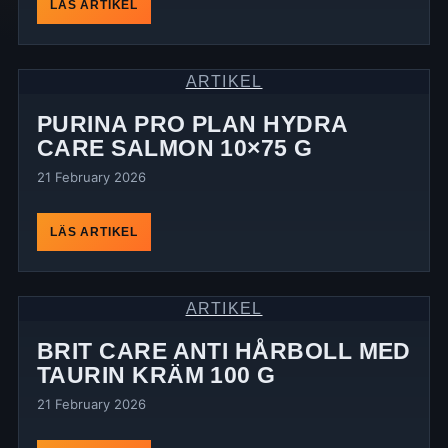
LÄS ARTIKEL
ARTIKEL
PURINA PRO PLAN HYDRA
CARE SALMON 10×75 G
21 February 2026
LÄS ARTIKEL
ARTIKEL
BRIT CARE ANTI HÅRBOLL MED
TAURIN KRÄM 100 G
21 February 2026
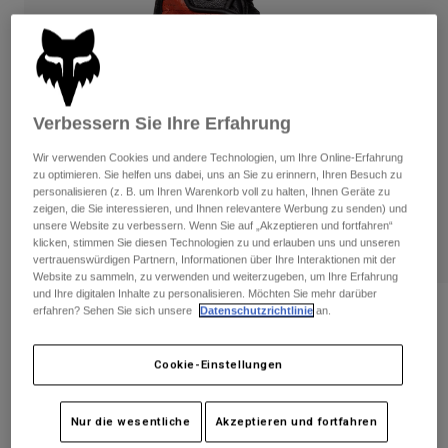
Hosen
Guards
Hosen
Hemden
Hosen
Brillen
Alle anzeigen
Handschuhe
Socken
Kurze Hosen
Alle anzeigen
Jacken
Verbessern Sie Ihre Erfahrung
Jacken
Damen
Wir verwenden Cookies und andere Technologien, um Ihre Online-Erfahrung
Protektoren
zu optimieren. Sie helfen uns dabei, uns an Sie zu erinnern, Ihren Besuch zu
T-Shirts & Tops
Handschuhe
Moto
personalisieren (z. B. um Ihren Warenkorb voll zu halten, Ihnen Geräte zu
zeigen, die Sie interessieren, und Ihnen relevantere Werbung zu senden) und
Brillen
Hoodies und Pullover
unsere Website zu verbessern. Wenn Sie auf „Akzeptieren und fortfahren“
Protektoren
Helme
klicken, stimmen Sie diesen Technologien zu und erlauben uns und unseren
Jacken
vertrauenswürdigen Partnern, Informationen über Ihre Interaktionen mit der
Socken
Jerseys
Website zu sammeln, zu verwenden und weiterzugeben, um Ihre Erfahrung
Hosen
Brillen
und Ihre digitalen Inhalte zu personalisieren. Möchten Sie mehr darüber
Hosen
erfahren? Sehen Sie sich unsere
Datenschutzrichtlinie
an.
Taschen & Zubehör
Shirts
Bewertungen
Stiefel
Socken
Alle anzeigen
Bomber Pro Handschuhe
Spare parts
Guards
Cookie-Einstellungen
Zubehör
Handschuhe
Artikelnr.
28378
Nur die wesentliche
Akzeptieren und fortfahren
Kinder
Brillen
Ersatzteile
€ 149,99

EXERCISE REQUIREMENTS: Transcribe the text of all the records above line for line, leaving the pictures out of your answer.

EXERCISE RESULT:
LÄS ARTIKEL
ARTIKEL
PURINA PRO PLAN HYDRA
CARE SALMON 10×75 G
21 February 2026
LÄS ARTIKEL
ARTIKEL
BRIT CARE ANTI HÅRBOLL MED
TAURIN KRÄM 100 G
21 February 2026
Hosen
Guards
Hosen
Hemden
Hosen
Brillen
Alle anzeigen
Handschuhe
Socken
Kurze Hosen
Alle anzeigen
Jacken
Verbessern Sie Ihre Erfahrung
Jacken
Damen
Wir verwenden Cookies und andere Technologien, um Ihre Online-Erfahrung
Protektoren
zu optimieren. Sie helfen uns dabei, uns an Sie zu erinnern, Ihren Besuch zu
T-Shirts & Tops
Handschuhe
Moto
personalisieren (z. B. um Ihren Warenkorb voll zu halten, Ihnen Geräte zu
zeigen, die Sie interessieren, und Ihnen relevantere Werbung zu senden) und
Brillen
Hoodies und Pullover
unsere Website zu verbessern. Wenn Sie auf „Akzeptieren und fortfahren“
Protektoren
Helme
klicken, stimmen Sie diesen Technologien zu und erlauben uns und unseren
Jacken
vertrauenswürdigen Partnern, Informationen über Ihre Interaktionen mit der
Socken
Jerseys
Website zu sammeln, zu verwenden und weiterzugeben, um Ihre Erfahrung
Hosen
Brillen
und Ihre digitalen Inhalte zu personalisieren. Möchten Sie mehr darüber
Hosen
erfahren? Sehen Sie sich unsere
Datenschutzrichtlinie
an.
Taschen & Zubehör
Shirts
Bewertungen
Stiefel
Socken
Alle anzeigen
Bomber Pro Handschuhe
Spare parts
Guards
Cookie-Einstellungen
Zubehör
Handschuhe
Artikelnr.
28378
Nur die wesentliche
Akzeptieren und fortfahren
Kinder
Brillen
Ersatzteile
€ 149,99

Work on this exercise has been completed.